Remarquable de logique, avouons-le. Sauf que le sieur Bouteflika n’a pas combattu les terroristes et n’a pas l’intention de le faire. À Médéa, jeudi, il a félicité le sanguinaire local, Ali Benhadjar, de la Ligue islamique pour la daâwa et le djihad (Lidd) d’avoir, par sa “repentance”, donné du crédit à la concorde civile. Il faut dire que Benhadjar avouait, déjà en 1999, avoir planifié le rapt d’un correspondant de presse. Impunément : la concorde civile était déjà là pour le soustraire à toute poursuite judiciaire.

Abdelaziz Bouteflika nous inviterait-il donc, nous autres journalistes de la presse libre, à nous repentir de nos convictions, de notre métier pour mériter demain sa miséricorde et son indulgence et échapper aux “foudres du second mandat” ? Nous vous attendons volontiers, M. Bouteflika, et de “plume ferme” pour l’après-8 avril.
Renoncez donc à votre rêve de nous voir courber l’échine devant ce doigt menaçant que vous levez à tout bout de champ. Entendons-nous bien : nous n’allons pas résister à vos velléités liberticides par simple coquetterie, nous y mettrons la foi que nous procure notre conviction bien établie que nous avons contribué à la défaite du projet totalitariste des islamistes qui se voulait l’alternative au système du parti unique.

La presse algérienne a fait ainsi exactement le contraire de ce dont l’accuse M. Bouteflika.

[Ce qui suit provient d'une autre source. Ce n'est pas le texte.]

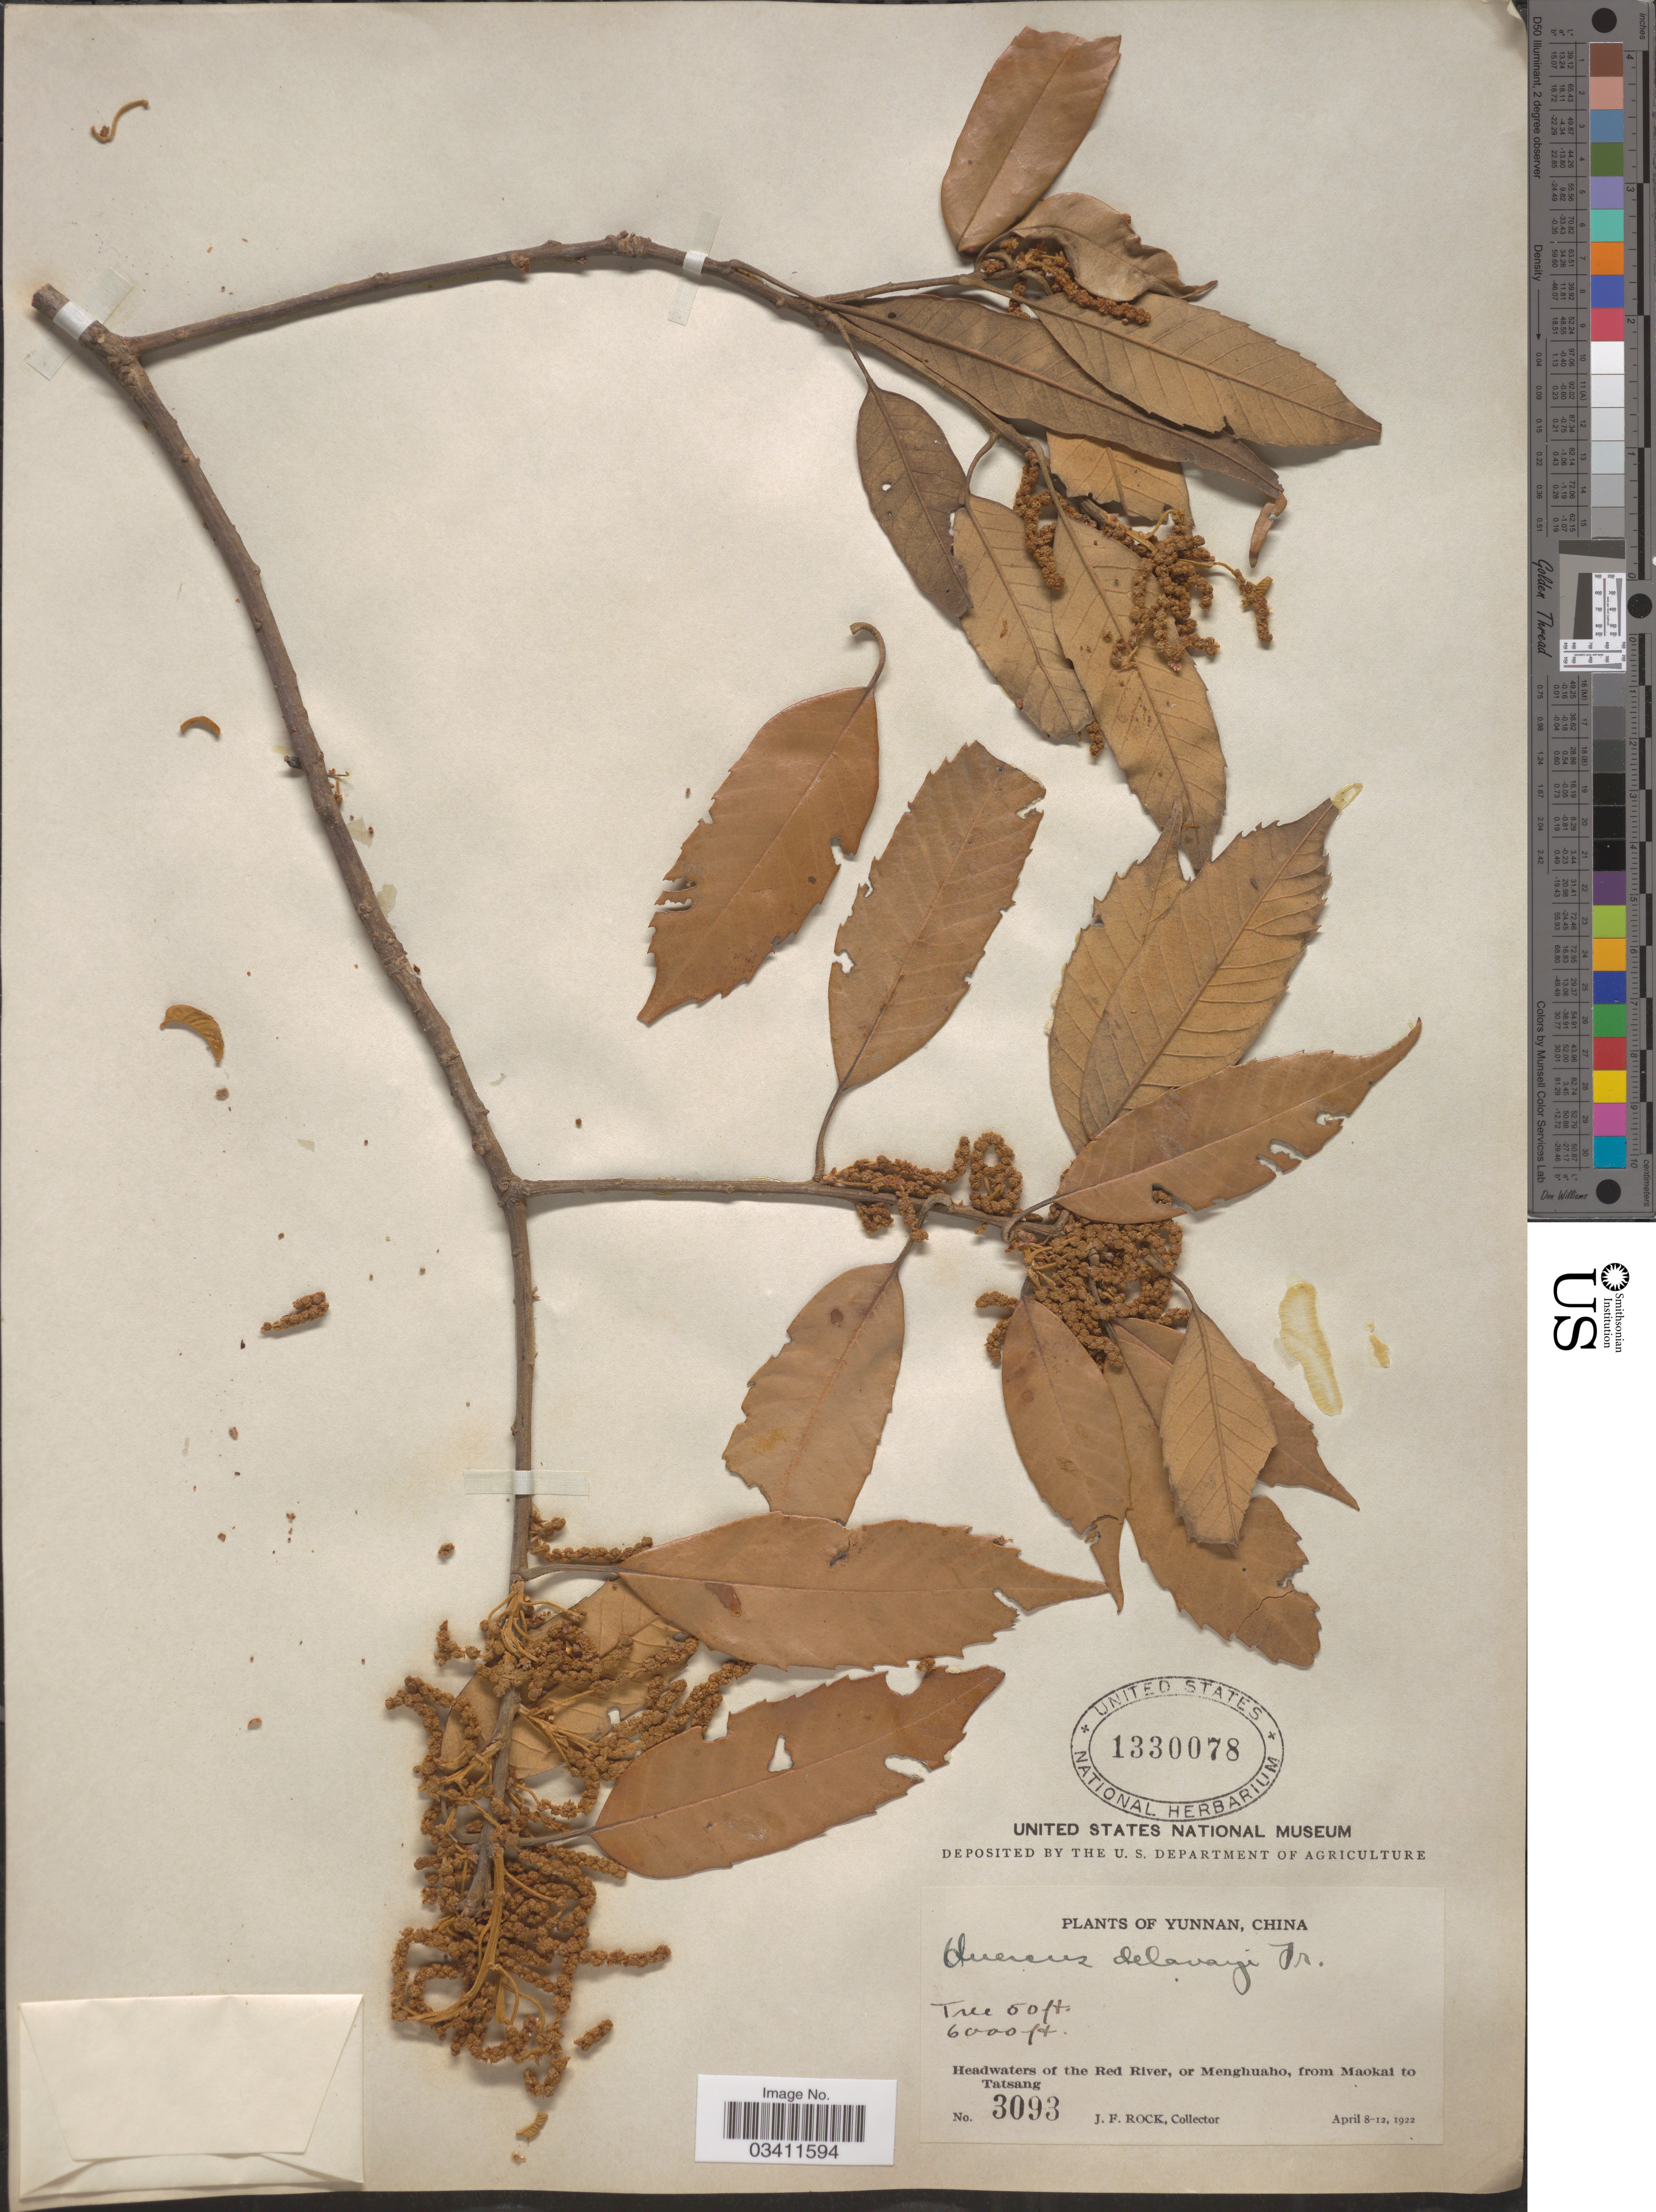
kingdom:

Les amis étrangers de l’Algérie l’ont dit et redit dans tous les forums internationaux : la liberté de ton de la presse algérienne, inégalée dans le monde arabe est un signe que la société algérienne est “perméable”, voire acquise au projet démocratique et aux idéaux de la République. Est-ce donner une image pervertie de l’Algérie que de la montrer sous son vrai jour. Un pays qui aspire à s’inscrire dans l’universalité à l’heure où, de toutes façons, aucune nation ne peut se concevoir un avenir en dehors de la logique mondialisante ?

C’est là tout le problème de Abdelaziz Bouteflika, à vrai dire.
il est en dehors du monde d’aujourd’hui, d’où le spectacle affligeant qu’il donne du Président-candidat qu’il est et qui, suprême déphasage, rêve d’une Algérie sans partis, sans presse, sans pouvoir législatif, sans société civile et sans aucune forme de contre-pouvoir.

Faut-il donc que les journalistes se repentissent ? Faisons confiance à la volonté du peuple. Elle nous réserve peut-être une belle surprise au soir du 8 avril.